The reply must consist of the lines from the first line of the records through the line containing "funguje jen tehdy, pokud je používána", copied exactly, with every picture omitted.

=== Begin Enclosure ===

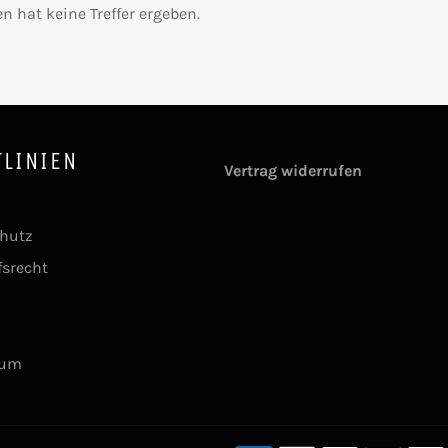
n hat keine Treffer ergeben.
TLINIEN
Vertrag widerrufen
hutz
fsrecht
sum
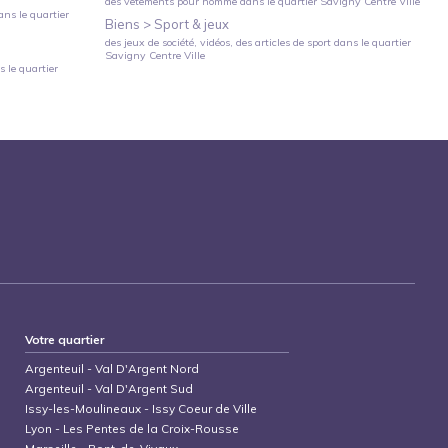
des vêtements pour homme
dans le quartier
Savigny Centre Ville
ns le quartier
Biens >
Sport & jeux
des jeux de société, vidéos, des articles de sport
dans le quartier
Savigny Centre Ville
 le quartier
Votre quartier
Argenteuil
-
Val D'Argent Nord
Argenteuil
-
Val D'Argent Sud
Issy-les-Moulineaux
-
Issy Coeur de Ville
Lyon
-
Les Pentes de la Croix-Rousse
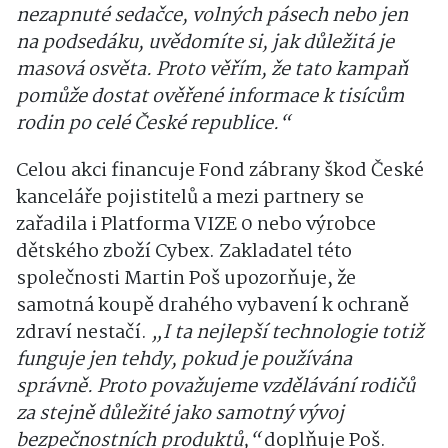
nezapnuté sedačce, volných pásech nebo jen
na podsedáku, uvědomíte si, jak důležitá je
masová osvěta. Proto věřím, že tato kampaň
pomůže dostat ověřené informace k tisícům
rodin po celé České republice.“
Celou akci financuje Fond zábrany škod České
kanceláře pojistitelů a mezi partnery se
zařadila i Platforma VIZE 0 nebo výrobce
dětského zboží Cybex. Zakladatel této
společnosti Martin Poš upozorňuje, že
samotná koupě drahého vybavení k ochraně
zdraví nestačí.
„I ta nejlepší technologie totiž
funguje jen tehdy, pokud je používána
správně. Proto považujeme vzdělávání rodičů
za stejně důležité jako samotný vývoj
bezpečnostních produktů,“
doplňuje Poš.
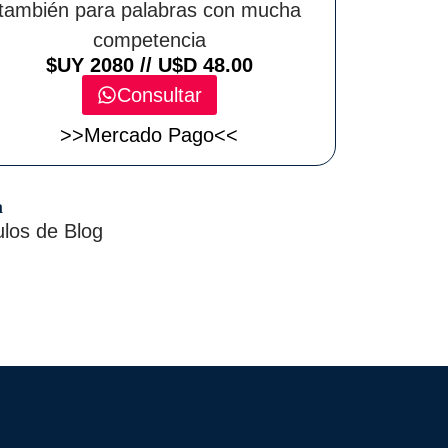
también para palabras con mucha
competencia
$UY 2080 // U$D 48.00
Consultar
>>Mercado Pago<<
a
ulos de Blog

=== End Enclosure ===

## ANSWER TO THE EXERCISE
n hat keine Treffer ergeben.
TLINIEN
Vertrag widerrufen
hutz
fsrecht
sum
des vêtements pour homme
dans le quartier
Savigny Centre Ville
ns le quartier
Biens >
Sport & jeux
des jeux de société, vidéos, des articles de sport
dans le quartier
Savigny Centre Ville
 le quartier
Votre quartier
Argenteuil
-
Val D'Argent Nord
Argenteuil
-
Val D'Argent Sud
Issy-les-Moulineaux
-
Issy Coeur de Ville
Lyon
-
Les Pentes de la Croix-Rousse
nezapnuté sedačce, volných pásech nebo jen
na podsedáku, uvědomíte si, jak důležitá je
masová osvěta. Proto věřím, že tato kampaň
pomůže dostat ověřené informace k tisícům
rodin po celé České republice.“
Celou akci financuje Fond zábrany škod České
kanceláře pojistitelů a mezi partnery se
zařadila i Platforma VIZE 0 nebo výrobce
dětského zboží Cybex. Zakladatel této
společnosti Martin Poš upozorňuje, že
samotná koupě drahého vybavení k ochraně
zdraví nestačí.
„I ta nejlepší technologie totiž
funguje jen tehdy, pokud je používána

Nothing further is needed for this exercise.